The number one tip professional photographers give those learning how to take their photography to the next level is to turn off your camera's flash. If you’ve ever caught a modelling reality show you might wonder why this is the case when so many of these high end shoots appear to be using flash. What isn’t explained is that in most cases the flash being used on the sets is professional fill lighting, which is quite different from the automatic flash on any camera from an iPhone to a DSLR. Learning how to use natural light instead of relying on your flash will instantly improve your photos and will produce better photos on canvas without spending a ton of money on pro level lighting equipment!
A camera's pop-up flash is the culprit for many unflattering and two dimensional pictures. If you are wanting more dimension and depth in your photos then do not trust that little pop-up flash. The same can be said for many point and shoot cameras. There is a mode that turns the flash off. Find it and use it as often as possible. It looks like a lightning bolt with a line through it. The problem with on-board flashes is two fold. First is that they are on the same axis as your camera lens. That means that the flash is firing straight at your subject. Great if you just want a quick snapshot of something just for the sake of lighting it up, but pretty bad if you want some directional lighting (like window light). Second is that the pop-up flash has a mission. It is trying to make whatever it is lighting up the same brightness every single time. On some DSLR's you might have a little control over this, but overall your photos all end up with a two dimensional look. Look for natural light that will help shape and flatter your subject. I mentioned window light already. That is quite possibly the best way to learn about how light can shape your subject.
Now that you know a little more about the detrimental impacts of flash, it’s time to look at the benefits of natural light. Human eyes have developed to prefer natural light and the warm tones that it creates, in life and in photos alike. The "naturalness" of photos taken using natural light makes us instinctively prefer these types of images, especially since natural light helps smooth skin tones and creates shadows and highlights that look perfectly regular.

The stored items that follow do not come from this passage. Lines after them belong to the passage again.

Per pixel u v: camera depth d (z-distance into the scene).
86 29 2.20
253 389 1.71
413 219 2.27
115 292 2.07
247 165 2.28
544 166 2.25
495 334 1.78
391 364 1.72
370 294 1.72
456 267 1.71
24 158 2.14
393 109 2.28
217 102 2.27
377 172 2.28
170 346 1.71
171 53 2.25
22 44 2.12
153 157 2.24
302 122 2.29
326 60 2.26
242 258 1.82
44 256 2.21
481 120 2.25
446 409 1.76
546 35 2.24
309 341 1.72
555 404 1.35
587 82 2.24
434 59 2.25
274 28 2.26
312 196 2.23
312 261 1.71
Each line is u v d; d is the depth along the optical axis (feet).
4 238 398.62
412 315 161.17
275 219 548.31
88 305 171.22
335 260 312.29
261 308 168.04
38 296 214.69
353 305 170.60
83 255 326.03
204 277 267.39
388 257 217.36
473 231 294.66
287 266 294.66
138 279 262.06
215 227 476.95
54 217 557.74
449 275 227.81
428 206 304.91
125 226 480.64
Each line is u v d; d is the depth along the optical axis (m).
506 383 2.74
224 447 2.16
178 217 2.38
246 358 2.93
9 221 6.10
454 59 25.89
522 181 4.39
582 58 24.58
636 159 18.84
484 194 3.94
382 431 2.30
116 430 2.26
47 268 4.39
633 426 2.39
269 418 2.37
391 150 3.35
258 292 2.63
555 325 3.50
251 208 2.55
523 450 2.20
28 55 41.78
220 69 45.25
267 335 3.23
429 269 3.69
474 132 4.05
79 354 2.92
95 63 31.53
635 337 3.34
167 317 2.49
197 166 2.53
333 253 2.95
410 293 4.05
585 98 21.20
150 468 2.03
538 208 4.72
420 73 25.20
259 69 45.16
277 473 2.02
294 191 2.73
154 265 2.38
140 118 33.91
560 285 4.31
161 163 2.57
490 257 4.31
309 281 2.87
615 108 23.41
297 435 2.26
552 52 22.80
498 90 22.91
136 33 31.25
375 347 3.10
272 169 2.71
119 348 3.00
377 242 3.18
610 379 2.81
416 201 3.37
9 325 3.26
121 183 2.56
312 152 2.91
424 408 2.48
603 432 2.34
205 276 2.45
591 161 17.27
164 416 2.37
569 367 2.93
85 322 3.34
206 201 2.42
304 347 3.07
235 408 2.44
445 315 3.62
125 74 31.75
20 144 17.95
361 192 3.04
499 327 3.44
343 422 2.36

Timing is everything when you are aiming to maximize the natural light available in your photos. The best times to take photos using natural light are in the mornings and in the afternoons. At these times sunlight is strong and warm, with an angle that creates flattering shadows. Between about 11 AM and 2 PM however, the sun’s direct overhead position can cause the same types of photographic issues as flash: deep, unflattering shadows and highlighting of tonal differences in skin and other subjects.
While you can’t control the sun and can’t always control the timing of the perfect photo opportunity, there are a few things you can do to swing the natural light advantage in your favor. Learn how to manage your camera on manual settings so that you can control the amount of light in your photos, which is helpful to increasing or decreasing the natural light as conditions require. Take the time study your camera’s ISO capabilities as well; higher ISOs can help in low light situations. Finally, turn off indoor lights when possible and open as many curtains and blinds as you can to let the light in for indoor photos.